7 Reasons People Hate Being In Meetings With You

This article was on prdaily.com and was written by Adam Kleinberg.

I imagine everyone in our case studies class has been in a meeting before. I can also say, with almost 100% certainty, we have all been in meetings we absolutely hated. I know for a fact I have. We usually hate meetings because they take up our time, get in the way of other work, and are usually incredibly boring. Unfortunately, meetings are incredibly important and won’t go away. Most of us will attend meetings for the rest of our work lives and many of us will be the ones directing the meetings. This article by Adam Kleinberg gives 7 Tips on how to conduct and execute meetings so our attendees get the most out of the meeting and aren’t forced to sufffer. 

1. Have an agenda. An agenda doesn’t have to be incredibly detailed and complex. You do need to make sure you have an objective and a plan. As long as you know what you want to achieve in the meeting and know how your going to achieve it, you should be good. 

2. Talk with the group, not at the group. Do not have the meeting completely memorized and just go in, talk like your reading a script, then be done. You need to be able to listen and engage with your group.

3. Do not overwhelm them with data. If your doing a powerpoint, don’t have each slide crammed with data. Instead communicate one idea per slide. If you insist on having multiple points on a slide use three. Kleinberg has a good way to illustrate this, “As soon as you put a laundry list in front of people, they don’t see your lovely blouse or cool new jeans. All they see is a pile of dirty laundry.” In other words, keep it short and to the point. 

4. Don’t become overly familiar. Relationships are important to create, but rarely is it love at first sight. You want to have a relationship with your attendees but don’t confuse it if there already is a relationship. It turns people off if you cross the line to quickly. A good way to make sure you’re not crossing the line is to ask your self, “Has this been happening a lot lately?”  If this is true, tone it down.

5. Don’t look at your phone, especially when people are talking. This is a given, and should be used even out of the meeting room. Give people your full attention.

6. Don’t talk over people. Let others talk, even if you have a great idea. No one likes the person that is always 1-upping everyone and trying to show how brillant they are. Let everyone partake in the meeting to get the best brainstorm. Your ideas are valuable and need to be said, but wait your turn.

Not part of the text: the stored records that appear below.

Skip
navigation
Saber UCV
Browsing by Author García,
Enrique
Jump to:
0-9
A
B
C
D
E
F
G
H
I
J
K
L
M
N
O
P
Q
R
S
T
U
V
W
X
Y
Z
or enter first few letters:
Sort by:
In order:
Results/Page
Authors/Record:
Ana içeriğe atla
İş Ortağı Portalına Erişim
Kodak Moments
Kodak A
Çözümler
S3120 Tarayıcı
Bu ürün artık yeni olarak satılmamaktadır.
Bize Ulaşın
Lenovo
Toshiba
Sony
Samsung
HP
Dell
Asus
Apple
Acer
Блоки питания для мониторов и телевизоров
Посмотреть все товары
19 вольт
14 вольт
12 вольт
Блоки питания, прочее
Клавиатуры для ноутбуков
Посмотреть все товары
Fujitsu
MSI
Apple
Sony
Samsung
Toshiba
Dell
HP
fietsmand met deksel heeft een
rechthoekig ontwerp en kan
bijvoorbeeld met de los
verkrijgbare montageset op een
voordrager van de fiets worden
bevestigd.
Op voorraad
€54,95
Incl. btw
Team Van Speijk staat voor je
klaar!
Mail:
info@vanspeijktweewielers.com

7. Don’t talk just to show you have value, when you really don’t have value. Kleinberg says these people are called “blowhards.” They talk just to be heard and create the illusion that they are valuable. No one likes a blowhard; so don’t speak just to be heard, speak to add value. 

These 7 skills are very important to all of us. We need to know how to conduct ourselves in meetings to get the most out of the the meeting, whether the meeting is with classmates, coworkers, or clients.